● **Required action**
Identify, in the records below, every line where the string "nose" appears, and copy each such line.

● **Given information**
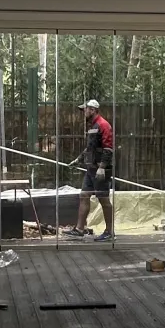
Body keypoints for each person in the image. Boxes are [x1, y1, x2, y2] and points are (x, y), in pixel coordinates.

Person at [71, 98, 115, 240]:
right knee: (84, 195)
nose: (83, 112)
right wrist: (79, 159)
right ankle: (79, 229)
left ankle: (109, 232)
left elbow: (108, 149)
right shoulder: (92, 126)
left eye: (85, 109)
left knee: (104, 199)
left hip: (100, 170)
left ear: (93, 110)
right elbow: (90, 148)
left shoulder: (103, 125)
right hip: (91, 168)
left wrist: (102, 167)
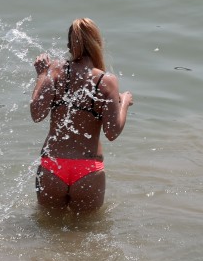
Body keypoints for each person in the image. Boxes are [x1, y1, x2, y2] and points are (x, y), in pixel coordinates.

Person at [30, 18, 133, 214]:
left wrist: (41, 74)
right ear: (98, 43)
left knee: (46, 229)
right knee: (86, 234)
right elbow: (112, 132)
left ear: (70, 45)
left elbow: (36, 114)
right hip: (88, 169)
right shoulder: (106, 81)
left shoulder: (55, 72)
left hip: (52, 165)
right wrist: (125, 102)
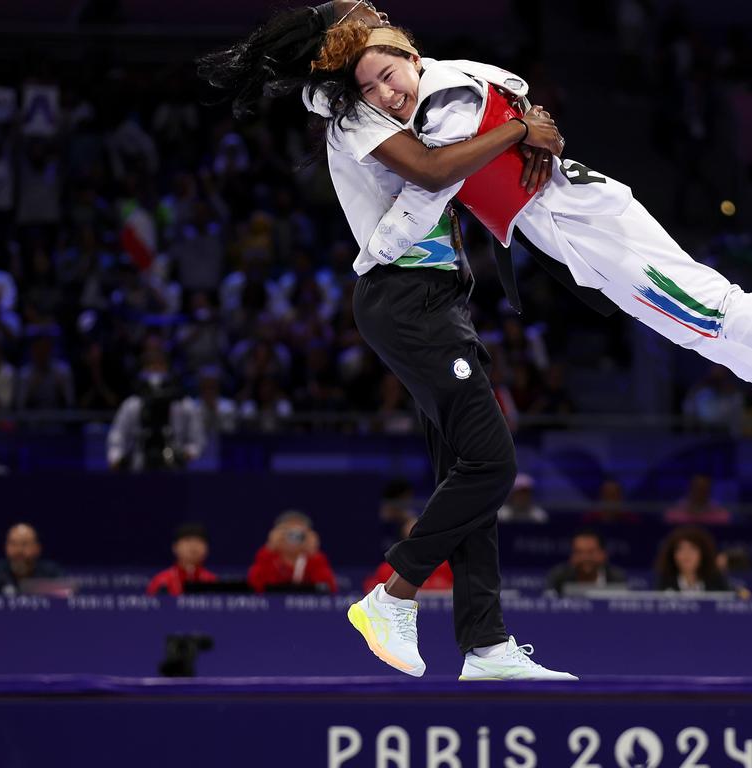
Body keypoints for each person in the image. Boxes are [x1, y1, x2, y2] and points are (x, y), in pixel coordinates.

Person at [198, 1, 575, 681]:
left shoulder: (400, 97)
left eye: (390, 74)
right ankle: (392, 594)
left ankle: (485, 643)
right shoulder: (354, 116)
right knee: (493, 466)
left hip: (436, 300)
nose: (383, 91)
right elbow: (434, 173)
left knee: (467, 476)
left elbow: (466, 103)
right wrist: (520, 126)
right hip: (404, 300)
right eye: (367, 77)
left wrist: (520, 119)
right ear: (347, 60)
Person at [311, 21, 752, 448]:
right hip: (570, 230)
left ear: (411, 58)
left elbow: (431, 187)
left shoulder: (442, 104)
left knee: (709, 307)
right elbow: (515, 84)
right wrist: (529, 123)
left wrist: (378, 248)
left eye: (388, 76)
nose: (387, 95)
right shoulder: (452, 75)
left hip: (584, 219)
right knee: (681, 324)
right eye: (370, 91)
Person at [106, 336, 206, 471]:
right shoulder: (132, 404)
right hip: (139, 466)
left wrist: (188, 453)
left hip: (174, 466)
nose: (155, 369)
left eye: (160, 364)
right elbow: (117, 437)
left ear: (167, 368)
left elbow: (197, 440)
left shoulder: (184, 404)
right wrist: (116, 458)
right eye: (151, 365)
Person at [247, 511, 338, 593]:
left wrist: (313, 553)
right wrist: (269, 548)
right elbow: (254, 585)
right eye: (287, 532)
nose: (293, 537)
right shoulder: (267, 558)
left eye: (299, 533)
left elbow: (328, 588)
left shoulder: (315, 560)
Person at [364, 517, 453, 594]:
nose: (418, 544)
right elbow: (374, 594)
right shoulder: (387, 569)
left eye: (422, 539)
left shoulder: (447, 566)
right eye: (413, 539)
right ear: (404, 541)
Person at [0, 523, 62, 596]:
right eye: (13, 544)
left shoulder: (51, 574)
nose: (19, 550)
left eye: (25, 544)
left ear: (37, 548)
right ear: (6, 547)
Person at [546, 529, 627, 596]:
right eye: (579, 552)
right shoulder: (559, 577)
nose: (585, 558)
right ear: (572, 556)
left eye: (591, 552)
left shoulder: (616, 578)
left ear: (603, 554)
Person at [146, 523, 218, 596]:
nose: (193, 546)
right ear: (175, 547)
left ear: (207, 548)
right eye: (187, 540)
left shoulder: (212, 581)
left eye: (199, 541)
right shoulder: (161, 581)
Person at [654, 526, 732, 593]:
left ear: (703, 553)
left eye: (692, 548)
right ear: (673, 555)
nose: (686, 554)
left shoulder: (716, 581)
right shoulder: (665, 582)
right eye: (680, 549)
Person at [664, 473, 732, 526]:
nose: (700, 493)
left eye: (704, 489)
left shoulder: (721, 516)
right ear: (690, 489)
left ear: (709, 491)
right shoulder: (674, 515)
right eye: (697, 488)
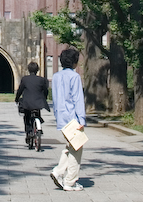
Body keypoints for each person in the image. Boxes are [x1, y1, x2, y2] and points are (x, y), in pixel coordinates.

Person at [50, 49, 86, 192]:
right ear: (75, 62)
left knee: (70, 146)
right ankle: (70, 181)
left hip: (61, 117)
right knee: (77, 148)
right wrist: (81, 118)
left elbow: (54, 98)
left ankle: (58, 172)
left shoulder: (56, 76)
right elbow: (78, 99)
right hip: (73, 118)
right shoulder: (75, 77)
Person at [15, 61, 50, 148]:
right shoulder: (42, 80)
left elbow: (20, 90)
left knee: (27, 118)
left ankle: (29, 132)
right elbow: (46, 91)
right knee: (37, 113)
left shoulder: (25, 79)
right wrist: (44, 99)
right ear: (37, 70)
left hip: (27, 103)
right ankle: (39, 127)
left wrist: (17, 99)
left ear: (28, 70)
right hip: (38, 103)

● **The completed task**
nose: (83, 112)
nose: (383, 91)
nose: (387, 95)
nose: (155, 369)
nose: (293, 537)
nose: (418, 544)
nose: (19, 550)
nose: (585, 558)
nose: (193, 546)
nose: (686, 554)
nose: (700, 493)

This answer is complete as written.